* _YOUR INSTRUCTIONS_:
Give the lines of the listing, starting at its first line and ending at the line containing "இருப்பதாகப்", as a Markdown table with columns headed Row and Line, leaving out blank lines.

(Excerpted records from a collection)

■ ■ ■

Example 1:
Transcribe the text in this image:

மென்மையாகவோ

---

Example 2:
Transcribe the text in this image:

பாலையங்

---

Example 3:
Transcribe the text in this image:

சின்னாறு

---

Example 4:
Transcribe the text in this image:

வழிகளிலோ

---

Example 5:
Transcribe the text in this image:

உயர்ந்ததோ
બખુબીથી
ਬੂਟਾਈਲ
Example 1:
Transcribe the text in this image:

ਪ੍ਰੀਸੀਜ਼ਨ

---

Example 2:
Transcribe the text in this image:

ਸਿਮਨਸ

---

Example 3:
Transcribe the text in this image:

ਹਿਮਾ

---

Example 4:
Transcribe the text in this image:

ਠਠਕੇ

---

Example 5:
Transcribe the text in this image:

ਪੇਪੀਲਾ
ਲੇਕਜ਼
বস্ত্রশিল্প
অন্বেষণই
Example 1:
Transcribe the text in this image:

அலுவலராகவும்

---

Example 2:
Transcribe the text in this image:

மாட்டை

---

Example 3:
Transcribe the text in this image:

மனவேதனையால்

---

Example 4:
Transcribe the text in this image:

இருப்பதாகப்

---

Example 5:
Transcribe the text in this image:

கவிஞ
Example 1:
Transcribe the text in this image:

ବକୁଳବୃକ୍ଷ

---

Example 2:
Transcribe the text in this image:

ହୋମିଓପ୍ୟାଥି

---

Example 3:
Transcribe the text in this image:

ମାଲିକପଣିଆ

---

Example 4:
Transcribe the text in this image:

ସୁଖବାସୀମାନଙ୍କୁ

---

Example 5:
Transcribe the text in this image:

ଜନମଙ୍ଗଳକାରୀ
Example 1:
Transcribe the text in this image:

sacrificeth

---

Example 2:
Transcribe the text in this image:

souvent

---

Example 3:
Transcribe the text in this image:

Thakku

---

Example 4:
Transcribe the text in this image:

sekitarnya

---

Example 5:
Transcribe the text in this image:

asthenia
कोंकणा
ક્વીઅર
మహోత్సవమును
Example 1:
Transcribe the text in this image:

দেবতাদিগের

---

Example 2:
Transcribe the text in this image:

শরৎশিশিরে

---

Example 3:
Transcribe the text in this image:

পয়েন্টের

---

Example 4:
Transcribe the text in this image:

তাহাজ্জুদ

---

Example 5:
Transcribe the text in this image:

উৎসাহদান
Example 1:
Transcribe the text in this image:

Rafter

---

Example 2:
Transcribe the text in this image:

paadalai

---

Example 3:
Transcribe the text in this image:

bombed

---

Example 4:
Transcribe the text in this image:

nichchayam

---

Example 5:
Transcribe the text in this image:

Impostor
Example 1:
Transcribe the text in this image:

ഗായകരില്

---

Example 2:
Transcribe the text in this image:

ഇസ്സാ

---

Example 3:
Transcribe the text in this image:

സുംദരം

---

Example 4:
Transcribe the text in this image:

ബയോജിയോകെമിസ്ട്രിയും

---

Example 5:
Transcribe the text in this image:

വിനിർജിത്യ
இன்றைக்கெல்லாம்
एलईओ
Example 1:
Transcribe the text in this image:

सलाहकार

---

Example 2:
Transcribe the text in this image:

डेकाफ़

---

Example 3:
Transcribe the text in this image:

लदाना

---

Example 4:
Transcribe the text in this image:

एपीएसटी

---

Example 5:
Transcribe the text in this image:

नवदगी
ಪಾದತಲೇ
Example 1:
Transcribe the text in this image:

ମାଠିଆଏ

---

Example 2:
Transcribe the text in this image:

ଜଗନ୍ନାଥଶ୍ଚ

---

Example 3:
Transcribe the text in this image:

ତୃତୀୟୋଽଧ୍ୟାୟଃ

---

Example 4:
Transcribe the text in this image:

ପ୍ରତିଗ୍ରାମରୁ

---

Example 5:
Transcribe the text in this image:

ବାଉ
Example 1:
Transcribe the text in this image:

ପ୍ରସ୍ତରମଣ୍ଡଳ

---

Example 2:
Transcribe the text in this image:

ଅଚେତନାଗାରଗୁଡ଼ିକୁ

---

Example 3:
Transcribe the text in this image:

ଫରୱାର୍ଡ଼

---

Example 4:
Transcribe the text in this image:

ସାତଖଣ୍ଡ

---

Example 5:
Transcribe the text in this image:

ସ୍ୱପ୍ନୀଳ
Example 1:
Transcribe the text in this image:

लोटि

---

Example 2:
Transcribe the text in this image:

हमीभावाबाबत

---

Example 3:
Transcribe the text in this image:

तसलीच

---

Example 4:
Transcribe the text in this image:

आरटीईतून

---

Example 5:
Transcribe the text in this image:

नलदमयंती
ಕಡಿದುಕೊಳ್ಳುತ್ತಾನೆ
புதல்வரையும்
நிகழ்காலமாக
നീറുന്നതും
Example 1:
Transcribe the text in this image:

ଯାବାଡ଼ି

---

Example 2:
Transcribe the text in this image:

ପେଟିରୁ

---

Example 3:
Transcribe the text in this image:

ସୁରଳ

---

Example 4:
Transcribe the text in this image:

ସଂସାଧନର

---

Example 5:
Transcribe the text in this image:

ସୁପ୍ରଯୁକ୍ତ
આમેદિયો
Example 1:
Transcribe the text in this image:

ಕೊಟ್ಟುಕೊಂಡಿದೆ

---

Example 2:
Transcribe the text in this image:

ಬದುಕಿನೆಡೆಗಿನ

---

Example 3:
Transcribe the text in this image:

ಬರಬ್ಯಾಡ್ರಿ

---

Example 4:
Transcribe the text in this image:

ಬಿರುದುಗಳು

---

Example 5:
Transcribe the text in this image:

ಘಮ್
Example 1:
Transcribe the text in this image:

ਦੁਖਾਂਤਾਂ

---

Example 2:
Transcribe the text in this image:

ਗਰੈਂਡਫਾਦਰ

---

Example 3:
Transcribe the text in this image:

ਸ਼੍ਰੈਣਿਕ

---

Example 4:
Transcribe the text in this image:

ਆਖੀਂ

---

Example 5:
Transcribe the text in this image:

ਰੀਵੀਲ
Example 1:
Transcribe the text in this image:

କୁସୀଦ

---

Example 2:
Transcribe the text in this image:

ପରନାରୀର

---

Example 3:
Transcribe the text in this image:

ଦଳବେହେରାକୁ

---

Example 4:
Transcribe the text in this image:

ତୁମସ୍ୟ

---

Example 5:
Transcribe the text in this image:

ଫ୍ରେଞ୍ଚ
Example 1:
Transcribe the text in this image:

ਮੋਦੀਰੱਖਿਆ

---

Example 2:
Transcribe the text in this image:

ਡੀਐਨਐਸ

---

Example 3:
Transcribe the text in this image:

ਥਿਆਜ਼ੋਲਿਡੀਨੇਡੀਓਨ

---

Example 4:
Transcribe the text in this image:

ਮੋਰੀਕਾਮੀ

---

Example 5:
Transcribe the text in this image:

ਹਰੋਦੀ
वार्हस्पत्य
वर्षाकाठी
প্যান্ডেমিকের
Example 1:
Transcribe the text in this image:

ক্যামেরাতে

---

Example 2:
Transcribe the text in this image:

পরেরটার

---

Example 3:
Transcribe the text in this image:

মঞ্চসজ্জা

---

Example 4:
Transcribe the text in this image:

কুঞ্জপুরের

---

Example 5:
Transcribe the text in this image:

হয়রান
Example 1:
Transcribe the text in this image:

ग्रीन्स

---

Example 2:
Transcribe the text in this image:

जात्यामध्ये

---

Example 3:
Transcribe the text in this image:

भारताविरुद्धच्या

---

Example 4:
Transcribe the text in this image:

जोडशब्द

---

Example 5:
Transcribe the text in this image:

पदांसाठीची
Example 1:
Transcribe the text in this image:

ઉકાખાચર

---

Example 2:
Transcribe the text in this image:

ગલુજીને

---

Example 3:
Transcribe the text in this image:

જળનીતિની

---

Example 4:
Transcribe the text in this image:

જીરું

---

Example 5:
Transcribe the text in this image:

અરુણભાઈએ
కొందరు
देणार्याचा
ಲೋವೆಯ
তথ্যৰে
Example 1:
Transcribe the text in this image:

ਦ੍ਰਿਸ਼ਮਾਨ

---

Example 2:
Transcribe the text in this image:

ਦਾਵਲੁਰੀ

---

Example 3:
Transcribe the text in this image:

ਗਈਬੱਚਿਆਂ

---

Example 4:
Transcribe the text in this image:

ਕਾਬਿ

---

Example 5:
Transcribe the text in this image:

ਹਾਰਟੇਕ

■ ■ ■

* _SOLUTION TO THE PROBLEM_:
| Row | Line |
|---|---|
| 1 | Example 1: |
| 2 | Transcribe the text in this image: |
| 3 | மென்மையாகவோ |
| 4 | --- |
| 5 | Example 2: |
| 6 | Transcribe the text in this image: |
| 7 | பாலையங் |
| 8 | --- |
| 9 | Example 3: |
| 10 | Transcribe the text in this image: |
| 11 | சின்னாறு |
| 12 | --- |
| 13 | Example 4: |
| 14 | Transcribe the text in this image: |
| 15 | வழிகளிலோ |
| 16 | --- |
| 17 | Example 5: |
| 18 | Transcribe the text in this image: |
| 19 | உயர்ந்ததோ |
| 20 | બખુબીથી |
| 21 | ਬੂਟਾਈਲ |
| 22 | Example 1: |
| 23 | Transcribe the text in this image: |
| 24 | ਪ੍ਰੀਸੀਜ਼ਨ |
| 25 | --- |
| 26 | Example 2: |
| 27 | Transcribe the text in this image: |
| 28 | ਸਿਮਨਸ |
| 29 | --- |
| 30 | Example 3: |
| 31 | Transcribe the text in this image: |
| 32 | ਹਿਮਾ |
| 33 | --- |
| 34 | Example 4: |
| 35 | Transcribe the text in this image: |
| 36 | ਠਠਕੇ |
| 37 | --- |
| 38 | Example 5: |
| 39 | Transcribe the text in this image: |
| 40 | ਪੇਪੀਲਾ |
| 41 | ਲੇਕਜ਼ |
| 42 | বস্ত্রশিল্প |
| 43 | অন্বেষণই |
| 44 | Example 1: |
| 45 | Transcribe the text in this image: |
| 46 | அலுவலராகவும் |
| 47 | --- |
| 48 | Example 2: |
| 49 | Transcribe the text in this image: |
| 50 | மாட்டை |
| 51 | --- |
| 52 | Example 3: |
| 53 | Transcribe the text in this image: |
| 54 | மனவேதனையால் |
| 55 | --- |
| 56 | Example 4: |
| 57 | Transcribe the text in this image: |
| 58 | இருப்பதாகப் |